Hiroshima moins l’amour

jeudi 26 mars 2015 11:00

Crédit : Brent 2.0 (flickr) 

Aux prises avec un grave problème de natalité, le Japon sombre dans le vieillissement incontrôlable de sa population. Les jeunes, qui préconisent le célibat à l’engagement, représentent la cellule souche de cette crise.

Par Jasmine Legendre

La société japonaise a longtemps été caractérisée par son côté puriste. Changement de cap drastique, les habitants se heurtent désormais aux valeurs occidentales. Individualisme et liberté sont leurs nouveaux leitmotivs.

L’association de planification familiale du Japon révèle que 45% des femmes et près de 25% des hommes âgés de 16 à 24 ans ne sont pas intéressés aux contacts sexuels. Ce refoulement sexuel et cette peur de l’engagement pourraient s’expliquer par un trouble de l’attachement, selon la sexologue Caroline Messier Bellemare. Une des probabilités serait lié à un manque ou une inconstance affective des parents lors des premières années du nourrisson. Cela pourrait avoir occasionné certaines conséquences, comme l’insécurité amoureuse. «Ce sont des gens qui n’ont pas appris qu’ils pouvaient compter sur les autres, croit-t-elle. Ils n’ont pas appris que l’amour pouvait être réconfortant.»

La famille occupait auparavant une place de choix dans l’imaginaire collectif japonais. «Cela créait une pression qui obligeait les gens à se marier et à avoir des enfants pour que la lignée familiale se poursuive», raconte le résident du Canada originaire du Japon, Ryunosuke Yamazumi. Aujourd’hui, le syndrome du célibat règne alors que les jeunes habitants sont désillusionnés par les relations amoureuses qui représentent une trop grande source de complications alors qu’il est possible d’«acheter» l’amour.

La sexologue décrit les Japonais comme «des piliers dans la production mondiale de prostitution hardcore.» Les quartiers dédiés au sexe ont fait leurs preuves, mais l’avènement d’Internet permet une accessibilité plus accrue.
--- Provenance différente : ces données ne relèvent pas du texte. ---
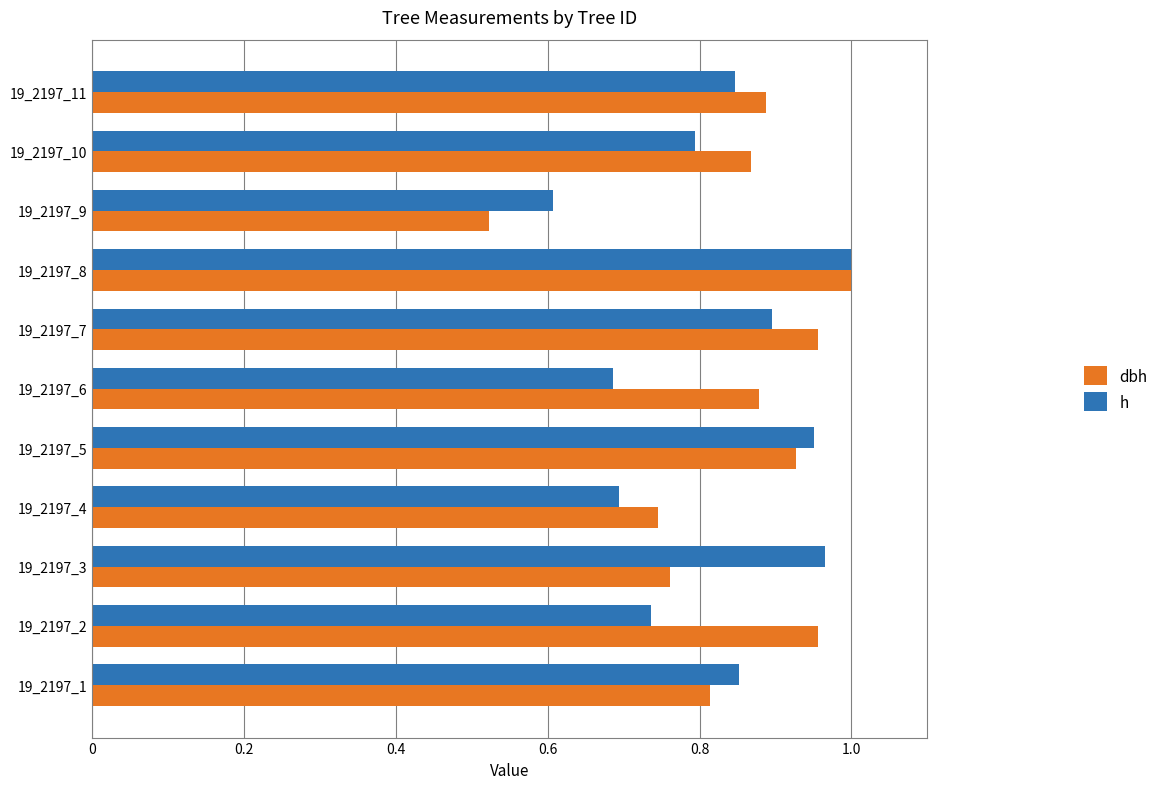

Which series has the largest range (max minus min)?

dbh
Culturellement, les Japonais ne sont pas de fervents amateurs de contacts physiques. La mondialisation a permis une recrudescence du sentiment de liberté chez les habitants et leur a donné le pouvoir d’assouvir leurs fantasmes autrement. «La notion de l’interdit était là avant, précise Caroline Messier Bellemare. Ces fantasmes de la pornographie et de la prostitution ne pouvait tout simplement pas être réalisée.»

Pour les femmes japonaises, l’engagement représente un frein à leur émancipation. Elles ont le choix. Elles se retournent fréquemment vers le travail, affirme Ryunosuke Yamazumi. Avant, elles pouvaient se marier et s’occuper de leur famille ou rester chez leurs parents pour en prendre soin. Le célibat, les fréquentations et les relations ouvertes leur permettent d’être plus autonomes et de réussir professionnellement.

Les Japonais sont certes plus libres, mais les répercussions de leur peur de l’engagement sont moins réjouissantes. Caroline Messier Bellemare pense que ce sera au gouvernement d’agir rapidement pour que le Japon ne soit pas confronté aux mêmes problèmes que le Québec après les baby-boomers. Si la situation n’évolue pas, la population pourrait se voir réduite d’un tiers d’ici 2060.